**** Records provided ****

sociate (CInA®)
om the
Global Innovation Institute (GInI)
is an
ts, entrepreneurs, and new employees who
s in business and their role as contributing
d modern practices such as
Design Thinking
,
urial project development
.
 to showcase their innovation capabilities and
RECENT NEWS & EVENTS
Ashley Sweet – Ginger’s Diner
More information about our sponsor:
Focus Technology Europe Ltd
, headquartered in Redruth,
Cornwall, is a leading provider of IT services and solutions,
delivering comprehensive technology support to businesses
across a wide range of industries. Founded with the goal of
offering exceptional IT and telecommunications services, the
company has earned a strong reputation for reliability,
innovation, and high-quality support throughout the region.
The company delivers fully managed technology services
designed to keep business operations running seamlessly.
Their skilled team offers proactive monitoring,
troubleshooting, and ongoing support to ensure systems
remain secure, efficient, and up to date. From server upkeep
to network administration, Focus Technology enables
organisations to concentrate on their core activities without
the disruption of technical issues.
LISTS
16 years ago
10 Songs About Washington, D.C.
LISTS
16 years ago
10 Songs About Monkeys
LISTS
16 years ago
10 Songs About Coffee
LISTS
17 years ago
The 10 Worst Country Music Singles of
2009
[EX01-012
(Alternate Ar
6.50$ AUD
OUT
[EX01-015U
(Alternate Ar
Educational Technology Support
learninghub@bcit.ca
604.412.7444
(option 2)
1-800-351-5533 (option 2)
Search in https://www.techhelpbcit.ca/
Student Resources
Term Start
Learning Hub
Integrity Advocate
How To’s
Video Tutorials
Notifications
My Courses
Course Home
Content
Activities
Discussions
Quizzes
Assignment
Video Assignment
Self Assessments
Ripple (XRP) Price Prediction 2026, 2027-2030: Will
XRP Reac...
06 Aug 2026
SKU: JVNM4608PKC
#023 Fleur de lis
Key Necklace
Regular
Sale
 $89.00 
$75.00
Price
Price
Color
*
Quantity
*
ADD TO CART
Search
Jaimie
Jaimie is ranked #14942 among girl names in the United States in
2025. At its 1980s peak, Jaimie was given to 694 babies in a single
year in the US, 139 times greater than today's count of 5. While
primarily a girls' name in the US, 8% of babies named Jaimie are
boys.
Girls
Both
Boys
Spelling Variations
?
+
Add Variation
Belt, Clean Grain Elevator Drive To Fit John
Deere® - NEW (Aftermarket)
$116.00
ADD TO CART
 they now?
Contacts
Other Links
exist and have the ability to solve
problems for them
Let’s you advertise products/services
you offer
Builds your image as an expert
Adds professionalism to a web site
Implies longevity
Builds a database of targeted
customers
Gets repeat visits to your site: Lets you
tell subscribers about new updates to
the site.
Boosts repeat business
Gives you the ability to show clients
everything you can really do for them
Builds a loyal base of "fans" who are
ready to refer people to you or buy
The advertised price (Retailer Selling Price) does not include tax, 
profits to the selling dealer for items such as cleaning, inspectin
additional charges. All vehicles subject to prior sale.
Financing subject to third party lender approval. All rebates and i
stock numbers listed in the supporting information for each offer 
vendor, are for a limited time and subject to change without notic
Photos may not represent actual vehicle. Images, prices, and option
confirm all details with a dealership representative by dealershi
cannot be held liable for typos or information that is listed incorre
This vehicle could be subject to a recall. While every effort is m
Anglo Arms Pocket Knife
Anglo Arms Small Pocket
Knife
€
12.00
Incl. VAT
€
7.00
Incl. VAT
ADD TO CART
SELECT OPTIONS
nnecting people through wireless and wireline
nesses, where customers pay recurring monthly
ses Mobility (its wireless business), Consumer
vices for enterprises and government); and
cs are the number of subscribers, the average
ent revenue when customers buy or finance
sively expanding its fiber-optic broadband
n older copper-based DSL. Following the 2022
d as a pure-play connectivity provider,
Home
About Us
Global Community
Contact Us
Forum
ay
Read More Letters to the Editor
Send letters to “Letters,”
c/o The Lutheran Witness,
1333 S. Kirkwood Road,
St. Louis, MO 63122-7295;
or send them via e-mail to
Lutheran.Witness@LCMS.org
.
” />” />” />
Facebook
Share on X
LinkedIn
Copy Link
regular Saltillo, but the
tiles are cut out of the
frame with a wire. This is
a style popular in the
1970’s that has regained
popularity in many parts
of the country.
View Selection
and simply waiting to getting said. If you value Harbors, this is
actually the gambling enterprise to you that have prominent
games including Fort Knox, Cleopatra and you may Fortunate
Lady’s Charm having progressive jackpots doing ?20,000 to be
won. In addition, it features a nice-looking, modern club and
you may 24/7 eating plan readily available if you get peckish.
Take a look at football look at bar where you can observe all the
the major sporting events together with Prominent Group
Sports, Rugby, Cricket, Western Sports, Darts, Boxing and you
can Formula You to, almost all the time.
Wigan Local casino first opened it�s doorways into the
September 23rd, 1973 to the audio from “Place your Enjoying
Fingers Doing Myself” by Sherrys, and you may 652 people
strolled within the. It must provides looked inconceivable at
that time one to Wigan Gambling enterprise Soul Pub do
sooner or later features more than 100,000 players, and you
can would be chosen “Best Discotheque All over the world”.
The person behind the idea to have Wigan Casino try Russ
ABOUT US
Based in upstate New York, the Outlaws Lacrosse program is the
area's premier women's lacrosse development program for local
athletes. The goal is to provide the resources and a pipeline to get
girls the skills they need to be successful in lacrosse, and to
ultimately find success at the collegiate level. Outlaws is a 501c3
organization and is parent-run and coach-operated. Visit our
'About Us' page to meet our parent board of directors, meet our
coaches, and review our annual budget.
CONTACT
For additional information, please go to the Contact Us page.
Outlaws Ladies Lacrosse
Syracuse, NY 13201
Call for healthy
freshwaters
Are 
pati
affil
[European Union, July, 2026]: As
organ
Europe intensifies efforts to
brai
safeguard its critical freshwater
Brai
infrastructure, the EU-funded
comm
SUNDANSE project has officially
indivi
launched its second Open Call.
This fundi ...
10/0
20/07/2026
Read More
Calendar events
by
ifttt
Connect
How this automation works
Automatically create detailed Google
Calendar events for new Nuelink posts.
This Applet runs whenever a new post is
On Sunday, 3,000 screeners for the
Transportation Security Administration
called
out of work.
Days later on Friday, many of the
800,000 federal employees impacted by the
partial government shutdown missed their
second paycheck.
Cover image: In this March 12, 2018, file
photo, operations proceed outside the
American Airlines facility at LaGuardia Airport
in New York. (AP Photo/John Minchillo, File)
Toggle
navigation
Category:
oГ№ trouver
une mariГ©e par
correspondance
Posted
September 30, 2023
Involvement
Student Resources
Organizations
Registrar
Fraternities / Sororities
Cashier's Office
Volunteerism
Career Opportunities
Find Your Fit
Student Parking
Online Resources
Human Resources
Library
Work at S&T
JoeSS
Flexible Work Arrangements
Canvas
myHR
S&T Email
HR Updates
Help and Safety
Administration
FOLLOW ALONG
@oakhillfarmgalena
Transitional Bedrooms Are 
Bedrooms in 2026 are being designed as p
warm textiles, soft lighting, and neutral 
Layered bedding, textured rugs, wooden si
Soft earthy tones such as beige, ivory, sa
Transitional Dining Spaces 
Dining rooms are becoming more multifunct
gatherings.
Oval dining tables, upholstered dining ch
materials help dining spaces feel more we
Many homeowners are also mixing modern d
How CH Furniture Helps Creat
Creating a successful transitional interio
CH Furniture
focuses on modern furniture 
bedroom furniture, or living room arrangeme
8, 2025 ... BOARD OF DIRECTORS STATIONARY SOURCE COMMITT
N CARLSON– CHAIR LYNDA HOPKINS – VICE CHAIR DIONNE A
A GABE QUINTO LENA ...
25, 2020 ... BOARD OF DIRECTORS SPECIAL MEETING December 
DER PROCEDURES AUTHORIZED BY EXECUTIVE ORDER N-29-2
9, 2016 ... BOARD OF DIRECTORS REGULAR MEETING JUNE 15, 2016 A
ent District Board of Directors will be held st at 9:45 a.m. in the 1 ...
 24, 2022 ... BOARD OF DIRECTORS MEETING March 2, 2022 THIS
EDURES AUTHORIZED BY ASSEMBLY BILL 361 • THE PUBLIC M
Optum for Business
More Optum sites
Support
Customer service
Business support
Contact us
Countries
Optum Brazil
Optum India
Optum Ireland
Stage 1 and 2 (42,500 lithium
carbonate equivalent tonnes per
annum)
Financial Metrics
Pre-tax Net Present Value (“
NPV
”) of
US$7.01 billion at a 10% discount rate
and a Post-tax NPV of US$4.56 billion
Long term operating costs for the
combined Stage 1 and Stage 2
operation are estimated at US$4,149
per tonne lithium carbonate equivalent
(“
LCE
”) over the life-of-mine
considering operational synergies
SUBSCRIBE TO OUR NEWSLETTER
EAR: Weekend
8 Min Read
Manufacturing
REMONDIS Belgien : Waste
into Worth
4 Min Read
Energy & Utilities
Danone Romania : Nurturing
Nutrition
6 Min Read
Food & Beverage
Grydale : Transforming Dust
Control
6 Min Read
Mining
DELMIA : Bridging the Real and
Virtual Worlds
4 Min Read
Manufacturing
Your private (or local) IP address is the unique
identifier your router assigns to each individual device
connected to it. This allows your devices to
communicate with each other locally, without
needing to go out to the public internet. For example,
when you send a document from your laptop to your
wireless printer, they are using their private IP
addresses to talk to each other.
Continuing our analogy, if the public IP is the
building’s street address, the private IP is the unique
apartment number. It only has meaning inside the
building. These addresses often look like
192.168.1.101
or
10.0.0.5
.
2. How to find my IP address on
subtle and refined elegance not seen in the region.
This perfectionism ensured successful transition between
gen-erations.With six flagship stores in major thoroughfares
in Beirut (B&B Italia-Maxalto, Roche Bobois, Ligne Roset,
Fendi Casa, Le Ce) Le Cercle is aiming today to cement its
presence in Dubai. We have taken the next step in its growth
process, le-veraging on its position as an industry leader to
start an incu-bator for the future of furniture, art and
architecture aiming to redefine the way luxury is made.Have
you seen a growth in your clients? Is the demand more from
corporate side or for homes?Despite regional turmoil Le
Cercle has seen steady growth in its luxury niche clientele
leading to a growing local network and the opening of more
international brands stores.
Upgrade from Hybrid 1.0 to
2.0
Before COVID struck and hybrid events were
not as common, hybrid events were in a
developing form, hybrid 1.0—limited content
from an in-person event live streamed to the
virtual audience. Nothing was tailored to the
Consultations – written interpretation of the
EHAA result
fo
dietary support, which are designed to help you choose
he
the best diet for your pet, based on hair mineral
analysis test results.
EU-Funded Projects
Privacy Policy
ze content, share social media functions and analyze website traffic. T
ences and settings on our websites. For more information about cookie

****

What needs to be done: Pull out the lines that run from the start of the records through the line containing "delivering comprehensive technology", including that line, and copy them word for word.

Result for this task:
sociate (CInA®)
om the
Global Innovation Institute (GInI)
is an
ts, entrepreneurs, and new employees who
s in business and their role as contributing
d modern practices such as
Design Thinking
,
urial project development
.
 to showcase their innovation capabilities and
RECENT NEWS & EVENTS
Ashley Sweet – Ginger’s Diner
More information about our sponsor:
Focus Technology Europe Ltd
, headquartered in Redruth,
Cornwall, is a leading provider of IT services and solutions,
delivering comprehensive technology support to businesses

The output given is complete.